Vi el interior de la humanidad: un lugar que habitamos sin mirar. Lo vi roto, dislocado. Me invadieron la vergüenza y una desesperanza abrumadora.

—Aun así —continuó el enviado, apartándome de la visión—, a tu padre se le concedió llegar hasta aquí en absoluta y total misericordia. El mal que engendra el mundo —y el que engendramos nosotros— parece ajeno, hasta que nos alcanza y se hace nuestro. Y entonces, en vez de remediarlo, reclamamos al que nos dio todo… incluso el último suspiro.

—Espero haberte sido de ayuda, hijo —dijo mi tío Joaquín antes de marcharse tan misteriosamente como vino.


Capítulo tres: Vi un cielo nuevo y una tierra nueva.

Esa mañana desperté. Los días que siguieron a la muerte de mi padre fueron el comienzo de algo distinto.

Hoy, frente al ventilador, una chispa de esperanza me anima a seguir. La misma pregunta vuelve, pero su peso es otro:

—¿Por qué Moisés no entró en la Tierra Prometida?

Me atrevo a responderme. Moisés no fue el único que no entró. Tampoco lo hicieron todos los que salieron de Egipto junto a él. Una generación llegó; otra se quedó atrás. Porque el precio de la transformación es la renovación: nacer de nuevo.

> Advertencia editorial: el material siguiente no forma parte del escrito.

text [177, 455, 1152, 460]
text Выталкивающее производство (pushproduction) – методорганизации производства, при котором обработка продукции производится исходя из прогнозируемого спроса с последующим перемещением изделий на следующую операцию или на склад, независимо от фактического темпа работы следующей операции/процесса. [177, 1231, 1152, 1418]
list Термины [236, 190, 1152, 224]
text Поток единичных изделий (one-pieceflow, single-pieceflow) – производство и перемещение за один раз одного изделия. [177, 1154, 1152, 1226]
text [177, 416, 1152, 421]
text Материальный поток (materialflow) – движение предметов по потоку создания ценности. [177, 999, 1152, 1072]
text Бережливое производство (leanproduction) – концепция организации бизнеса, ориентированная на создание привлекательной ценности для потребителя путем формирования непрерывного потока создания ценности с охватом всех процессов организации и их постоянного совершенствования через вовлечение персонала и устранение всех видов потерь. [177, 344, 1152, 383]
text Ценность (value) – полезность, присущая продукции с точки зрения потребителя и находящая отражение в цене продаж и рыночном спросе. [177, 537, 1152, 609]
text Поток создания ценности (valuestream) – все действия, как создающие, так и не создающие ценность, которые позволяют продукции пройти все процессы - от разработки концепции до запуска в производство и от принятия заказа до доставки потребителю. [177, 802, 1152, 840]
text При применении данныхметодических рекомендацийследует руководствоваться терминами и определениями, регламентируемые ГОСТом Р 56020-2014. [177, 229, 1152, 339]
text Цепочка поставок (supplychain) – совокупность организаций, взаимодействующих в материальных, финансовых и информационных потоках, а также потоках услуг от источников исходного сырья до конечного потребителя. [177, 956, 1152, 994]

Ahora creo que Moisés sale con nosotros de Egipto cada vez que despertamos y reconocemos que somos esclavos de nuestro propio faraón interior. Nos acompaña cuando logramos romper esas cadenas y caminar hacia el bien.

La Tierra Prometida no es un territorio. Es el espacio donde florece la plenitud del bien y la gratitud al dador de la vida. Lo veo con claridad: Moisés entra a la Tierra Prometida cada vez que un descendiente de Abraham despierta. Y lo ha hecho infinidad de veces.